Single-cell analysis uncovers convergence of cell identities during axolotl limb regeneration

Amputation of the axolotl forelimb results in the formation of a blastema, a transient tissue where progenitor cells accumulate prior to limb regeneration. Connective tissue (CT) – skeleton, periskeleton, tendon, dermis, interstitial cells – contributes the vast majority of cells that populate the blastema, however it is unclear how individual CT cells may reprogram their fate in order to rebuild the tetrapod limb. Here we use a combination of Cre-loxP reporter lineage tracking and single-cell (sc) RNA-seq to molecularly track, for the first time, adult CT cell heterogeneity and its transition to a limb blastema state.
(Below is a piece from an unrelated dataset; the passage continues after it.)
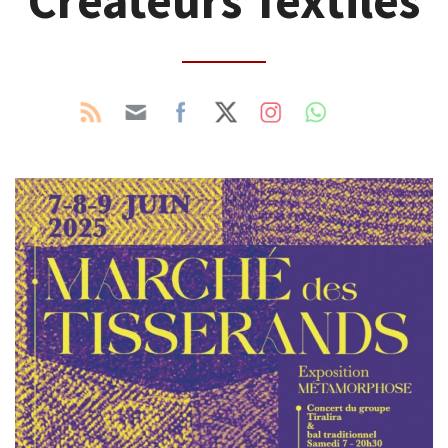
Créateurs Textiles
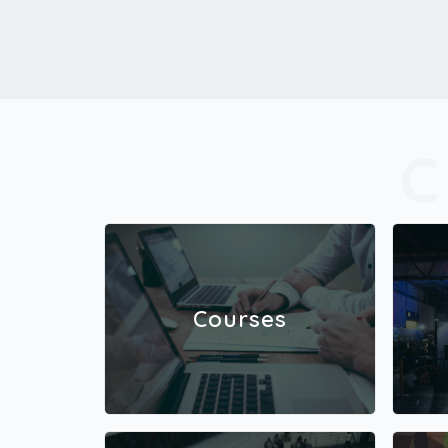
Courses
We uncover a multi-phasic molecular program where CT cell types found in the uninjured adult limb revert to a relatively homogenous progenitor state that participates in inflammation and extracellular matrix disassembly prior to proliferation, establishment of positional information, and ultimately re-differentiation. While the early regeneration transcriptome states are unique to the blastema, the later stages recapitulate embryonic limb development. Notably, we do not find evidence of a pre-existing blastema-like precursor nor limb bud-like progenitors in the uninjured adult tissue. However, we find that distinct CT subpopulations in the adult limb differentially contribute to proximal and distal portions of the regenerated limb. Together, our data illuminates molecular and cellular reprogramming during complex organ regeneration in a vertebrate. Single-cell transcriptomics and reporter lineage tracking was used to deconstruct cell composition, reconstruct lineage relationships, and trace connective tissue reprogramming during axolotl limb regeneration.